**Work order:**
Give back exactly the lines of the material below that start at the line containing "left front paw: (287, 373)" and end at the line containing "right back paw: (407, 335)", and no others.

- Opening Delimiter -

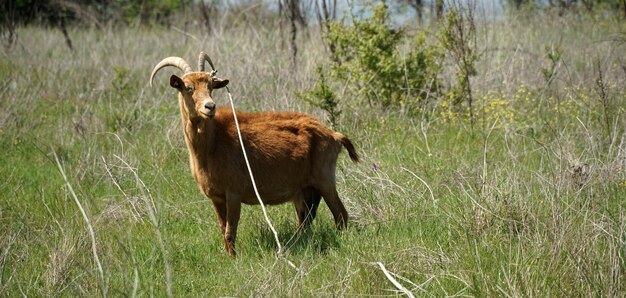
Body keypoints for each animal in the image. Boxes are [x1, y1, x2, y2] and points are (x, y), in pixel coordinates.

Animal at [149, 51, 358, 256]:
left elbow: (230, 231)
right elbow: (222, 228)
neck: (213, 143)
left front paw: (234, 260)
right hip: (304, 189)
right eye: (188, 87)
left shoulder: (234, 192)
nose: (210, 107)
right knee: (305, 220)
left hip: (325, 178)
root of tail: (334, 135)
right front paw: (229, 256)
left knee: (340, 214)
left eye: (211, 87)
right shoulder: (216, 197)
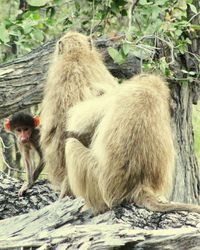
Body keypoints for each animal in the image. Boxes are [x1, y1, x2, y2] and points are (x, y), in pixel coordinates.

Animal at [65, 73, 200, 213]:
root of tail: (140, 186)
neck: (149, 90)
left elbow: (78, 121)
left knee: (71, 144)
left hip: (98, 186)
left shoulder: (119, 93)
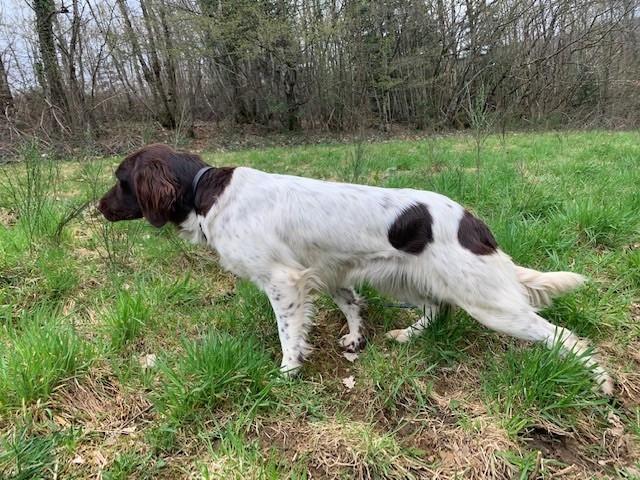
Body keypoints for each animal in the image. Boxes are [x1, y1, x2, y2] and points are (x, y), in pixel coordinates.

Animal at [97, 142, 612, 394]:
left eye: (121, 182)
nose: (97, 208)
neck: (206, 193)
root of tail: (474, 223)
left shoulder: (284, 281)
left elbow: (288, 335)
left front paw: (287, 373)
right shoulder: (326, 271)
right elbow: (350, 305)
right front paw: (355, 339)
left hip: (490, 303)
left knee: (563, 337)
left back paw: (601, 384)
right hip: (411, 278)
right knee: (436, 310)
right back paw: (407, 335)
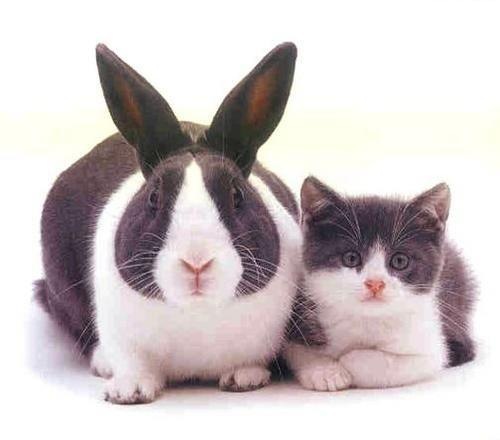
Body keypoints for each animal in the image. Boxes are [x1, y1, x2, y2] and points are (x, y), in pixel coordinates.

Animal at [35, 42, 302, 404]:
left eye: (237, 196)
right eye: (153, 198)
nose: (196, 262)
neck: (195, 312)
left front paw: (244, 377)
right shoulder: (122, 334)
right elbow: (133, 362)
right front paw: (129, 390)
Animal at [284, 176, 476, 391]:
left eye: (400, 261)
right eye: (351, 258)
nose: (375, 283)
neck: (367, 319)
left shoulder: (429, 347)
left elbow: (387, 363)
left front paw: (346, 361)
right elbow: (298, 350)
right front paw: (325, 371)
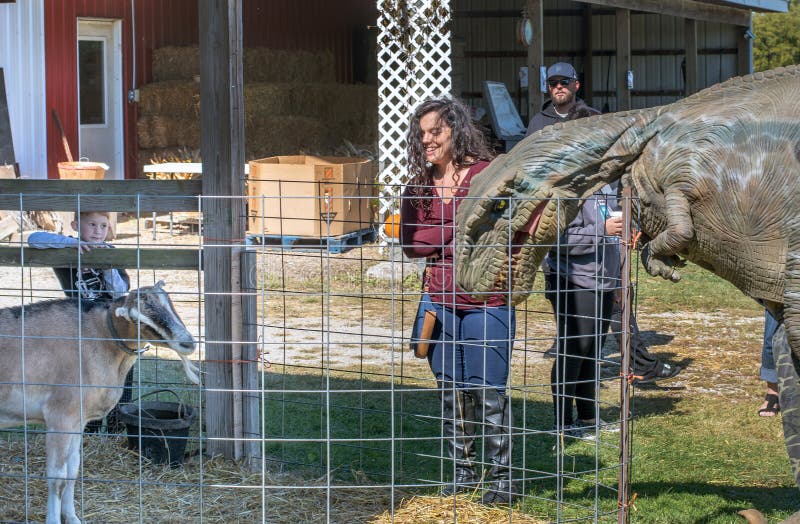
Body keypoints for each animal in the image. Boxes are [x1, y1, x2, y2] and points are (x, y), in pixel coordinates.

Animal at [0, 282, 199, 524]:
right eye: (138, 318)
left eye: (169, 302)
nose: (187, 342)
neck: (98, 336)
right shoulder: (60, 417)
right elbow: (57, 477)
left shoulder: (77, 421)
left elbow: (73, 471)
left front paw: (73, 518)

- Closing Delimiter -

**Answer space:**
left front paw: (287, 373)
right shoulder: (326, 271)
right elbow: (350, 305)
right front paw: (355, 339)
left hip: (490, 303)
left knee: (563, 337)
left back paw: (601, 384)
right hip: (411, 278)
right knee: (436, 310)
right back paw: (407, 335)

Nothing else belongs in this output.